(Extracted page text data)
______
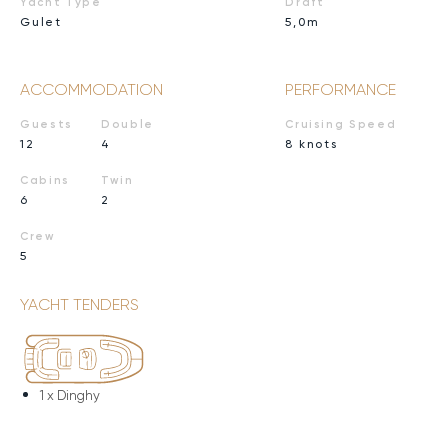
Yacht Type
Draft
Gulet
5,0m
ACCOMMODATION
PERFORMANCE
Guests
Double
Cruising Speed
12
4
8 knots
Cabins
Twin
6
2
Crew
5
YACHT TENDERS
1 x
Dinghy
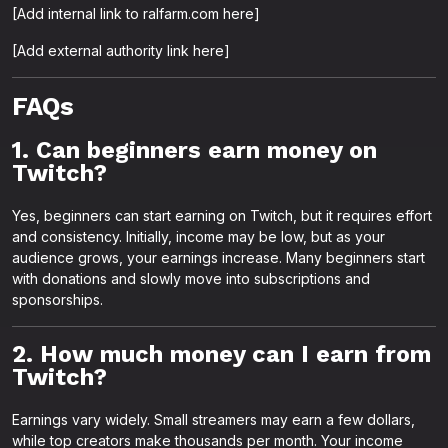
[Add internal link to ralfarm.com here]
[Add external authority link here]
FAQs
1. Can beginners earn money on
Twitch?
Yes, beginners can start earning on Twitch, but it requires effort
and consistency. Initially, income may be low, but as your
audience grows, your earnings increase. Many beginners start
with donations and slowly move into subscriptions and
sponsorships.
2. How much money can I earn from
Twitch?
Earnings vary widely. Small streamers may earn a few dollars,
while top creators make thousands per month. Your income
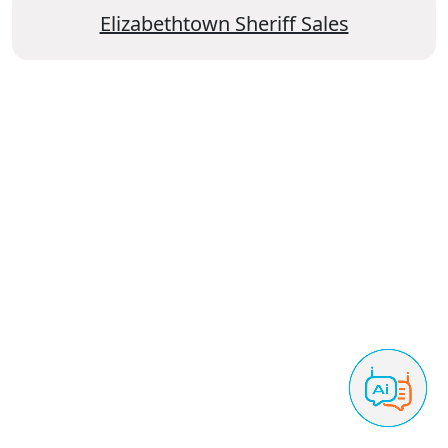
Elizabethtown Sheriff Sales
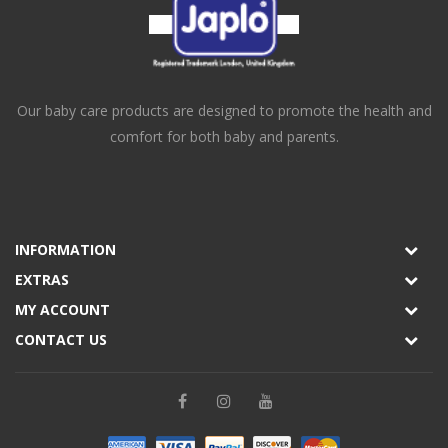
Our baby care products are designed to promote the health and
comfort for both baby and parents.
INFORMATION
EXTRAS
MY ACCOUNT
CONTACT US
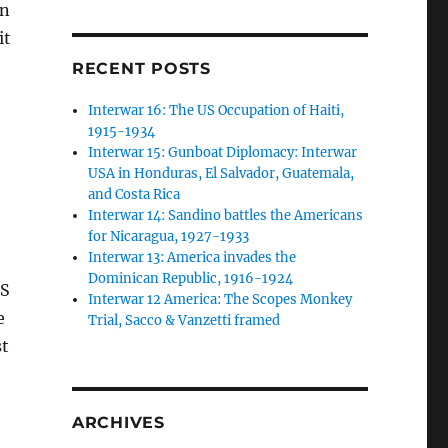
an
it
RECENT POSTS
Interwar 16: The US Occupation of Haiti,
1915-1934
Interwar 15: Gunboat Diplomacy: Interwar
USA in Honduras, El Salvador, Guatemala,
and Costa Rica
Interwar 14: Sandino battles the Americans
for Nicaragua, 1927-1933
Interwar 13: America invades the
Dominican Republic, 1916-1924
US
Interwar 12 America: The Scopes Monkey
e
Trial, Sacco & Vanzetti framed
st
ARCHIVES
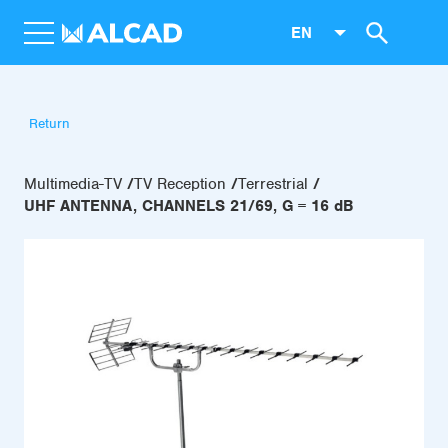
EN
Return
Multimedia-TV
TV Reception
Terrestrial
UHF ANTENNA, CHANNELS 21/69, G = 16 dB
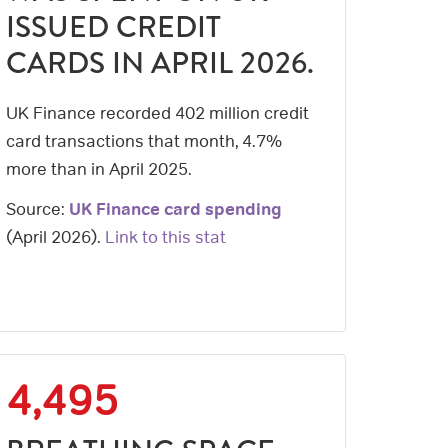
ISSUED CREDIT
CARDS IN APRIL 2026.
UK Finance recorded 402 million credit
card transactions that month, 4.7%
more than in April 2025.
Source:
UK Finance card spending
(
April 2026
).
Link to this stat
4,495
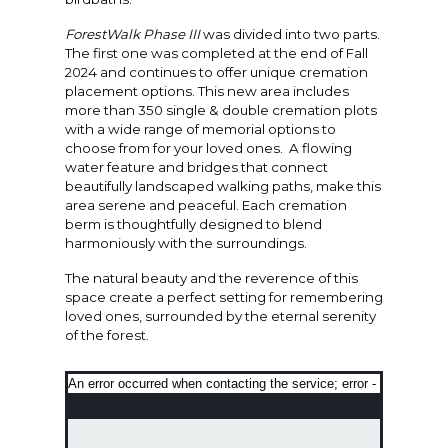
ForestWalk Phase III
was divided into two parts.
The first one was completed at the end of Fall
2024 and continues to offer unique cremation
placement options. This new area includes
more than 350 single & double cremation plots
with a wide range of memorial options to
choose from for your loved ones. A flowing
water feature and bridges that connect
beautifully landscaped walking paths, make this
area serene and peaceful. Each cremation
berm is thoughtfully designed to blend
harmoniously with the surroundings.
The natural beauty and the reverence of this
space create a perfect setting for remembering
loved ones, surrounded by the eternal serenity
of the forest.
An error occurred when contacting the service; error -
______
Return the full set of lines above word for word and with no pictures.

Reply to the exercise:
Yacht Type
Draft
Gulet
5,0m
ACCOMMODATION
PERFORMANCE
Guests
Double
Cruising Speed
12
4
8 knots
Cabins
Twin
6
2
Crew
5
YACHT TENDERS
1 x
Dinghy
[Add internal link to ralfarm.com here]
[Add external authority link here]
FAQs
1. Can beginners earn money on
Twitch?
Yes, beginners can start earning on Twitch, but it requires effort
and consistency. Initially, income may be low, but as your
audience grows, your earnings increase. Many beginners start
with donations and slowly move into subscriptions and
sponsorships.
2. How much money can I earn from
Twitch?
Earnings vary widely. Small streamers may earn a few dollars,
while top creators make thousands per month. Your income
Elizabethtown Sheriff Sales
Our baby care products are designed to promote the health and
comfort for both baby and parents.
INFORMATION
EXTRAS
MY ACCOUNT
CONTACT US
an
it
RECENT POSTS
Interwar 16: The US Occupation of Haiti,
1915-1934
Interwar 15: Gunboat Diplomacy: Interwar
USA in Honduras, El Salvador, Guatemala,
and Costa Rica
Interwar 14: Sandino battles the Americans
for Nicaragua, 1927-1933
Interwar 13: America invades the
Dominican Republic, 1916-1924
US
Interwar 12 America: The Scopes Monkey
e
Trial, Sacco & Vanzetti framed
st
ARCHIVES
EN
Return
Multimedia-TV
TV Reception
Terrestrial
UHF ANTENNA, CHANNELS 21/69, G = 16 dB
ISSUED CREDIT
CARDS IN APRIL 2026.
UK Finance recorded 402 million credit
card transactions that month, 4.7%
more than in April 2025.
Source:
UK Finance card spending
(
April 2026
).
Link to this stat
4,495
ForestWalk Phase III
was divided into two parts.
The first one was completed at the end of Fall
2024 and continues to offer unique cremation
placement options. This new area includes
more than 350 single & double cremation plots
with a wide range of memorial options to
choose from for your loved ones. A flowing
water feature and bridges that connect
beautifully landscaped walking paths, make this
area serene and peaceful. Each cremation
berm is thoughtfully designed to blend
harmoniously with the surroundings.
The natural beauty and the reverence of this
space create a perfect setting for remembering
loved ones, surrounded by the eternal serenity
of the forest.
An error occurred when contacting the service; error -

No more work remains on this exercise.